(Dataset entries)
***
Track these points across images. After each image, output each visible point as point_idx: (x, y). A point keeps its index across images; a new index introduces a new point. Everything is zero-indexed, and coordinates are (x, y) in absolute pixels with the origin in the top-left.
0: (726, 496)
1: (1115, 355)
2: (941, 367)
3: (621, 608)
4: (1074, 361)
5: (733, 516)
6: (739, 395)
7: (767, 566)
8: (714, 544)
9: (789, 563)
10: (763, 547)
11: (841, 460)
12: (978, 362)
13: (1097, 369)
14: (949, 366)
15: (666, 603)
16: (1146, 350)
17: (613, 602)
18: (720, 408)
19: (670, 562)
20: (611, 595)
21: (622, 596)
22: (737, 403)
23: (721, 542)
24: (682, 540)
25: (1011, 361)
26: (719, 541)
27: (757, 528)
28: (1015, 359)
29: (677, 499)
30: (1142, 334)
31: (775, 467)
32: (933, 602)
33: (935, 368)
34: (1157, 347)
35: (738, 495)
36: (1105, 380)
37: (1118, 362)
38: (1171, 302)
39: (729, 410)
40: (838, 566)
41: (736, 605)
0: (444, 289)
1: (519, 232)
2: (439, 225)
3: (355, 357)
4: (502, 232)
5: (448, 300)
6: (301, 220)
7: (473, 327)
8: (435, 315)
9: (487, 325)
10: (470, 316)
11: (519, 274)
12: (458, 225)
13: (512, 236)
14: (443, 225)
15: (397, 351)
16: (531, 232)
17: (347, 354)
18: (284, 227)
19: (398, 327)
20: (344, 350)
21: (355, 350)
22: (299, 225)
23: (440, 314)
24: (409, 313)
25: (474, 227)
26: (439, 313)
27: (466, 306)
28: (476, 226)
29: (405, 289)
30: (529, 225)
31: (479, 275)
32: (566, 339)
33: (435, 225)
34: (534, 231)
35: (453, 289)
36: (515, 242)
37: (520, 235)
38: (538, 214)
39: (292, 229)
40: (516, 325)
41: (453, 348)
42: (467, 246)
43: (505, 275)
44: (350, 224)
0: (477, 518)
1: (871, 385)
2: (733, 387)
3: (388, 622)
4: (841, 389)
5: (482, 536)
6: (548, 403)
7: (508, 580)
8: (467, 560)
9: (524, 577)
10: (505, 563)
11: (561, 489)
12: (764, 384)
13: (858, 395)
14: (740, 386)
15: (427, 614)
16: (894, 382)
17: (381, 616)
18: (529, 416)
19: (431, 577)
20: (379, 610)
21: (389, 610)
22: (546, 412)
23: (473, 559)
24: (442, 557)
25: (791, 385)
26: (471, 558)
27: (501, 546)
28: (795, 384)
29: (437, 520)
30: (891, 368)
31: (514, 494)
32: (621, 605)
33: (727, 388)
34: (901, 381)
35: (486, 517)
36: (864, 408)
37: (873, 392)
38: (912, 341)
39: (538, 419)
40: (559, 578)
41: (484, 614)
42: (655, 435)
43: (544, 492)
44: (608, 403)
***
**Problem to work on**
Extract every line of the entries above that contains the string "each". The match is case-sensitive.

**Task response**
Track these points across images. After each image, output each visible point as point_idx: (x, y). A point keeps its index across images; a new index introduces a new point. Everything is zero-indexed, and coordinates are (x, y) in absolute pixels with the origin in the top-left.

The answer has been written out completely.